CampusNetwork took on that question and answered it so well that it soon found its way into the New York news. After a cartoon that ran in Columbia's campus newspaper created a controversy over its possible racial discriminatory implications, CampusNetwork's discussion groups surged as students ran to their online community to let their opinions be known. The New York Sun was so impressed by the volume of discussion that it ran a story featuring the growing popularity of the community forum.

And now CampusNetwork is bringing its dialogue across state borders and expanding in a national campaign to campuses around the United States. Penn is one the first stops on the journey.

Columbia users encourage Penn students to take advantage of CampusNetwork.

"Probably 70 percent of my friends are on CampusNetwork," Lee said. "It's a great way to keep people updated on what is going on with me."

"CampusNetwork is better than sites like the Facebook for a million reasons," Lee added. "It has so many more features and really manages to build a sense of community in an incredible way."

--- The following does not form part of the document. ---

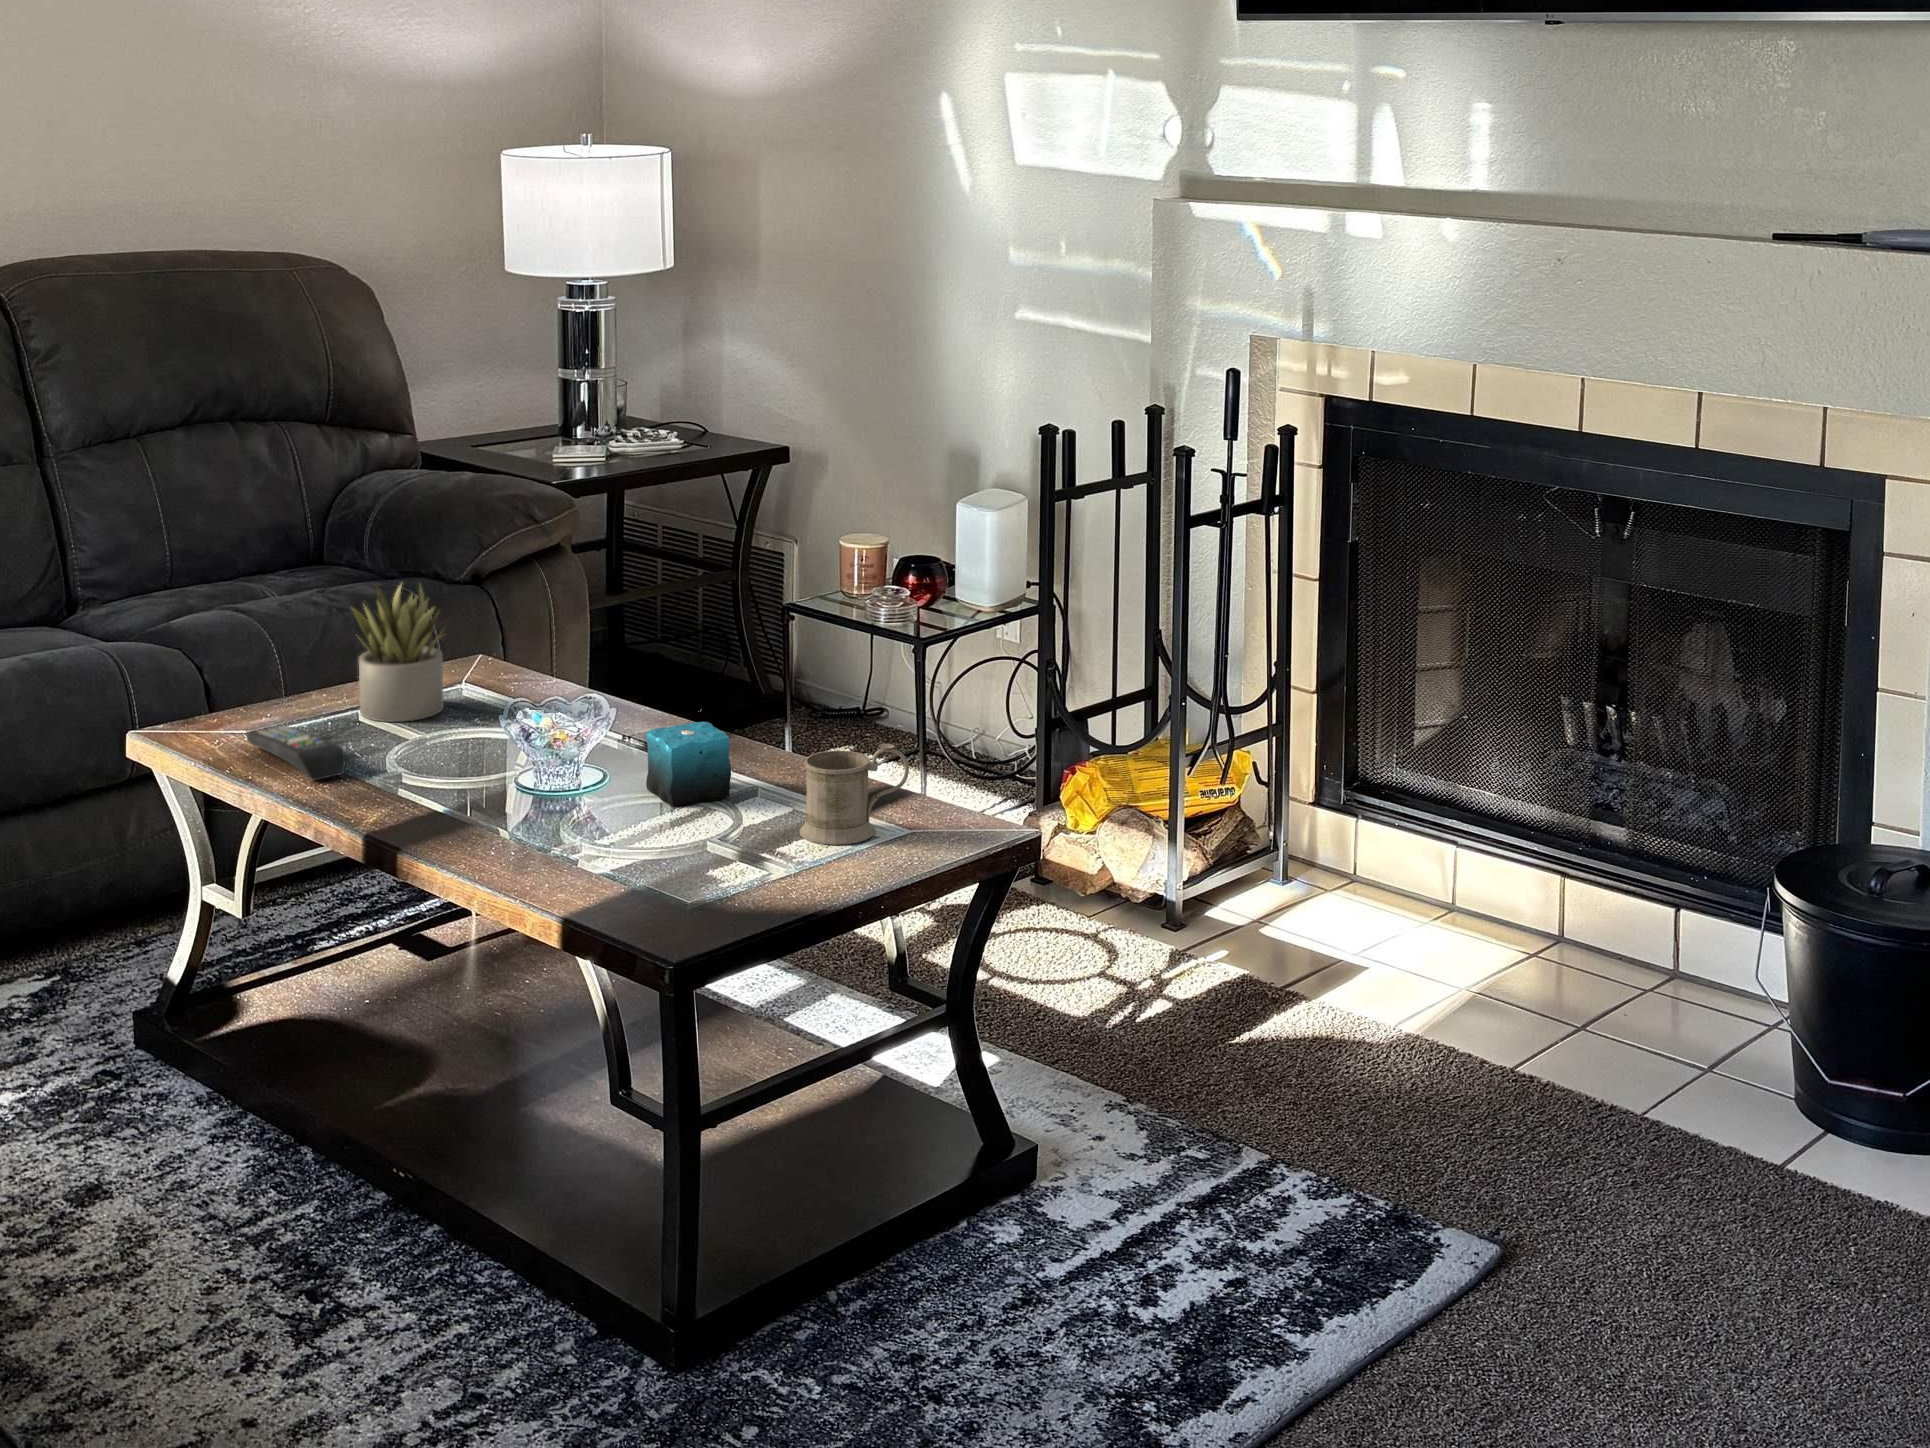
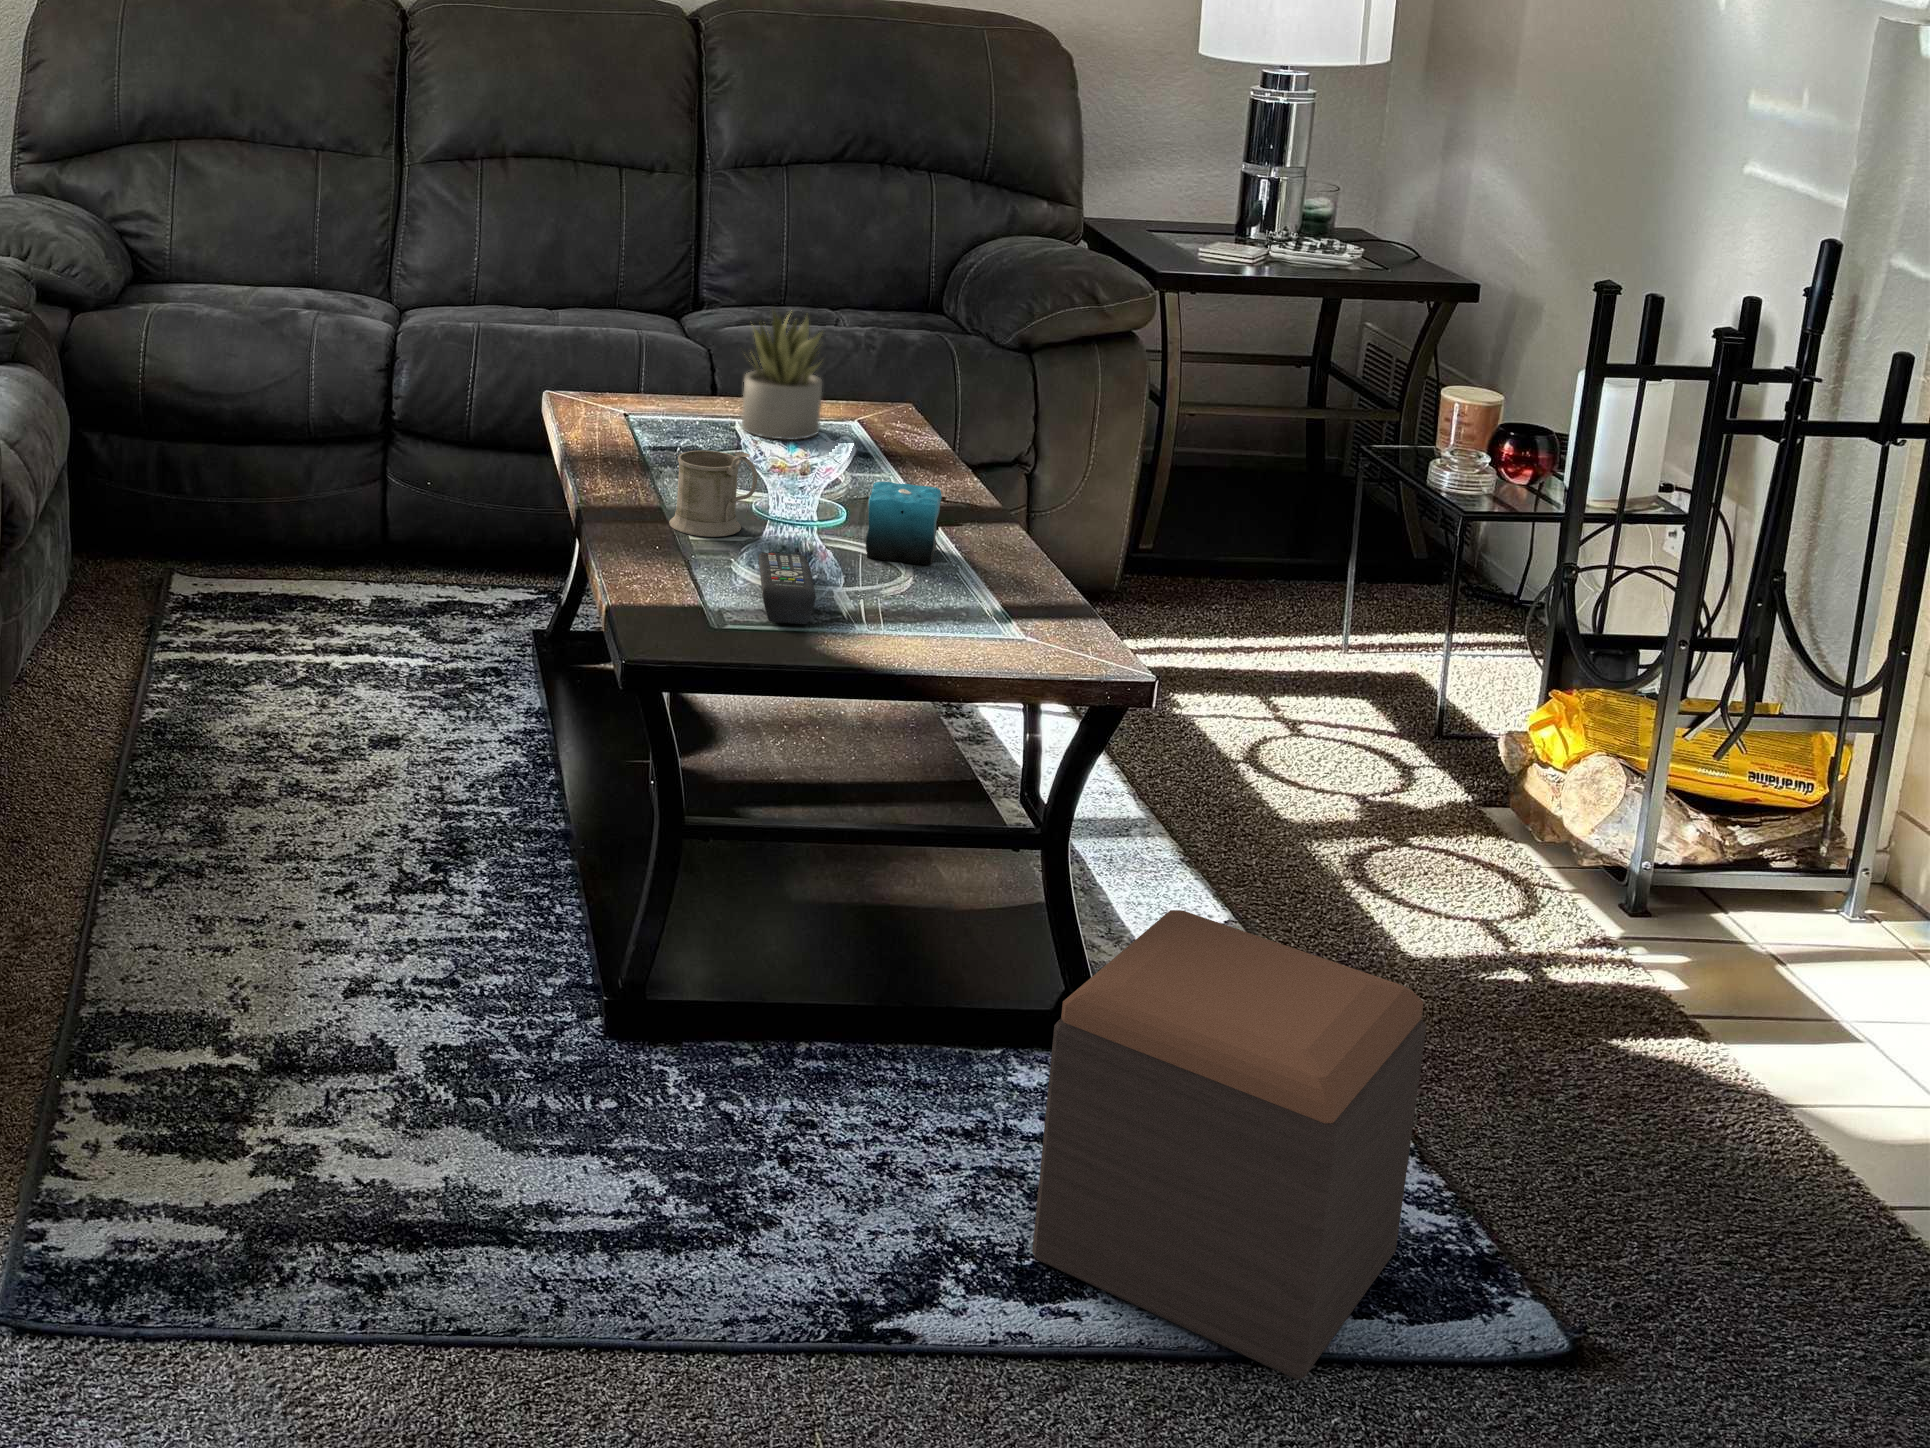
remote control: present [246,726,346,781] -> present [759,553,815,624]
mug: present [799,744,909,845] -> present [669,451,757,537]
footstool: none [1133,1016,1415,1372] -> present [1032,910,1426,1380]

However, this is not to say that all Columbia students are enamored with the site.

"I have no idea what it is, and I don't think any of my friends use it," said Daniella Rotenberg, a Columbia College junior.

Penn students appear to have mixed reviews about the prospect of CampusNetwork's arrival.

Engineering freshman Avidan Ackerson said, "It looks a lot like a combination of the Facebook, Penn Course Review and a photo album. ... I don't see any reason to leave the Facebook, because all it does is combine a few things together that I already have."

College sophomore Liz Choca, on the other hand, is more hopeful.

"I think that it will be nice for students who are interested in that," she said.

Whatever the case, Ting and Goldberg are confident that their brainchild has much to offer Penn students.

"We think that there is something on the site that every student can enjoy," Goldberg said.